SLPal: Accelerating Long Sequence Alignment on Many-Core and Multi-Core Architectures
Xiaoming Xu,Yuandong Chan,Kai Xu,Jikai Zhang,Xiaoning Wang,Zekun Yin,Weiguo Liu
DOI: https://doi.org/10.1109/BIBM49941.2020.9313429
2020-01-01
Abstract:Biological Sequence alignment is a fundamental application in bioinformatics. It can be used to identify functionally conserved sequences and find evolutionary relationships between species. To compare entire genomes from different species, biologists increasingly need alignment methods that are efficient enough to handle long sequences, and accurate enough to correctly align the conserved biological features between distant species.
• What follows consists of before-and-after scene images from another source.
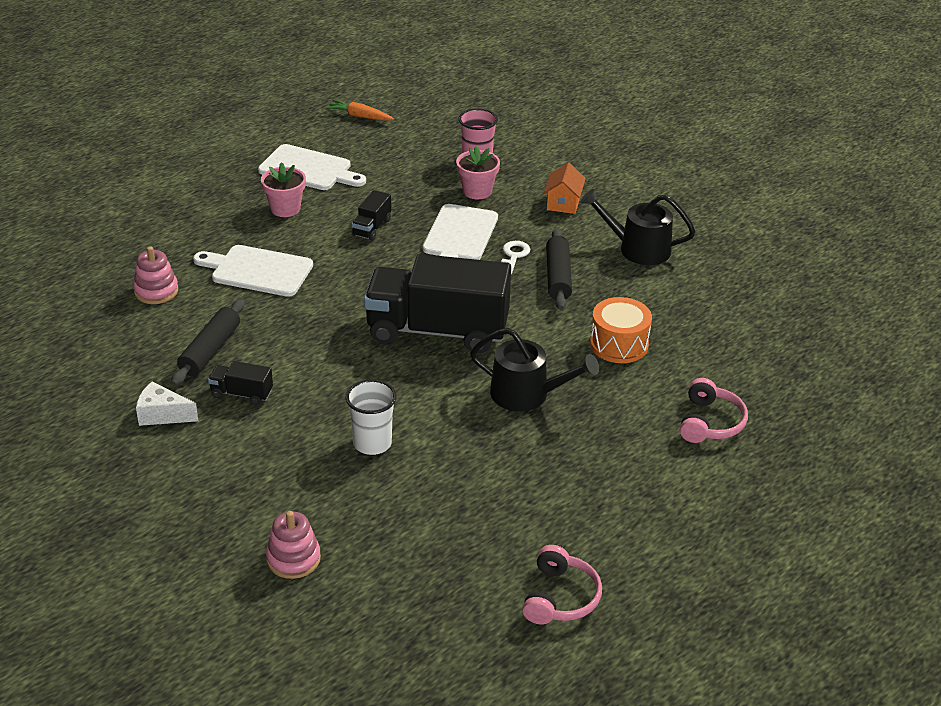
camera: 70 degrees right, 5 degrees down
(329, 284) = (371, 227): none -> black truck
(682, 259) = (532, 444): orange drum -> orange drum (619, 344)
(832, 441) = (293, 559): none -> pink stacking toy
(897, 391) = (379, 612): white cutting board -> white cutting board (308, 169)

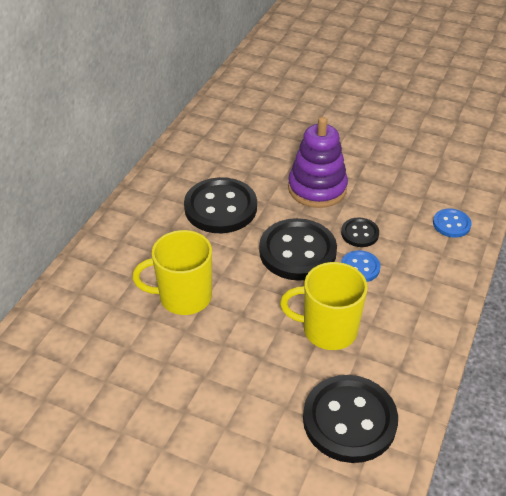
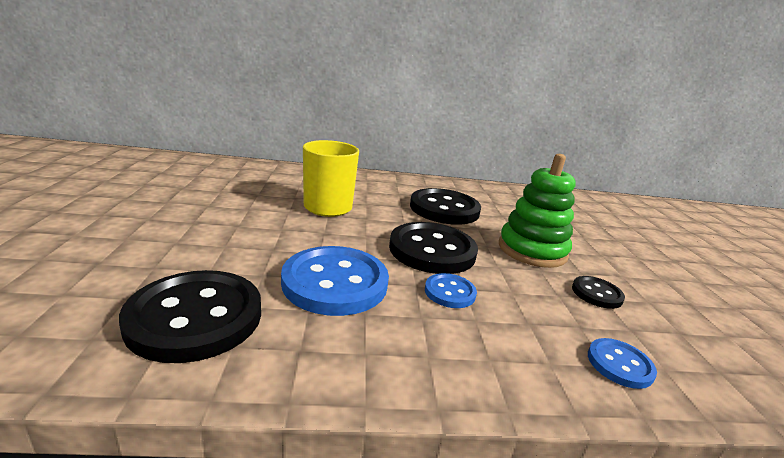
camera: 60 degrees right, 20 degrees down
(317, 188) = (532, 250): purple stacking toy -> green stacking toy
(328, 330) = (335, 283): yellow mug -> blue button
(359, 233) = (502, 285): black button -> black button (596, 294)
Global alignments are important because they reveal the shared order of biological features in the compared species, and produce a more accurate alignment at the base-pair level when the features are in the same order. The best known global alignment algorithm is Needleman-Wunsch, later, BitPAl, a bit parallel algorithm for general, integer scoring global algorithm, provides a new implementation of Needleman-Wunsch algorithm (BitNW). Compared with original Needleman-Wunsch algorithm, BitNW is significantly faster by exploiting bit parallelism. A number of parallel strategies have been proposed to accelerate exact alignment methods. However, most of them failed to align long biological sequences due to quadratic time complexity. In this paper, we propose SLPal, a fast bit-parallel algorithm for accelerating long DNA sequence comparison on Intel many-core and multi-core architectures. In order to fully exploit the computing power of many cores and the 512-bit vector processing units (VPUs), we use a two-level parallelism scheme: coarse-grained thread level and fine-grained VPU level approaches. In thread level, the alignment scoring matrix will be split into small tiles and multiple threads will process these small tiles currently by using Intel TBB library. In the VPU level, the computing kernels are implemented using the Single Instruction Multiple Data (SIMD) instructions, thus, 16 independent integers reside in a 512-bit vector register can be processed simultaneously. The evaluation reveals that our algorithm achieves a stable performance for all benchmark data and yields a performance of up to 511.7 (617.2) GCUPS on a server with single Xeon Phi 7210 processor (dual Xeon Gold 6148 20-core processors). Furthermore, our test shows that SLPal can align two sequences with about 5 million bps in 50 seconds on our server equipped with dual Xeon Gold 6148 CPUs.